加えて、この部屋自体に魔術結界が張られている可能性もあった。もしもそうなら、館に侵入した時オーリが無限の廊下に閉じ込められたように、この部屋からもジルの許可なく出ることが出来なくなる。
「ここまで来られたってことは、オレの仕掛けてあった迷いの幻覚を抜けてきたってことだよねー? ひょっとしてキミも、魔術師の素養あったりする?」
にこー、と笑って、ジルが奏醒盤をわざとらしく見せる。
「オレの上司って、日頃からサボるな寝るなって煩くてさぁー……。使い道のありそうな『お土産』を二つも持って帰ったら、ご機嫌取りになるかなぁ?」
「――――ッッッ!!!」
次の瞬間、金属同士を激しくぶつけ合ったような轟音が響き渡った。刹那の間に距離を詰めたオーリの拳を、ジルが構築したドーム状の結界が阻んでいた。
「わあ、素早ーい」
幼い子供を――オーリの大切な友達を、道具扱い、物扱い。何に使うつもりかなど知りたくもないが、少なくとも断じて許容できるものではないのは確かだ。

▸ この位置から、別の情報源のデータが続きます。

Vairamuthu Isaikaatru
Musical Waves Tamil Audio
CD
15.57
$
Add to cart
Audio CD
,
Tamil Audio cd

呑気に拍手をしているジルを、今や手負いの獣の眼になったオーリが睨み据える。一度バックステップで距離を取る――と、見せるや否や、今度は結界の上空にオーリの姿が出現した。頭上に移動した影に気付いたジルが目線を跳ね上げた時、迅雷の速度で強烈な蹴撃が放たれる。
――――ピキッ、
微かな音に、双方が同時に反応した。ジルの眉間が初めて薄い皺を刻み、鋭く輝くオーリの双眸に意識を合わせる。直後、オーリは結界を蹴って空中で一回転し、生じた僅かな罅目掛けて、全力の回し蹴りを叩き込んでいた。
――破砕音。
地面にガラスを叩き付けるような音と共に、結界が粉々になって砕け散る。しかし、着地するのも待たず追撃を加えようとしたオーリの目に映ったのは、愉快そうに唇を吊り上げたジルの顔と、空間に展開された青白い魔法陣だった。
――號っ!!!!
ぎょっと身構え、警戒した時には既に遅く。
猛烈な音と共に全身を打ち据えた衝撃に、オーリは声にならない悲鳴を上げて吹き飛ばされていた。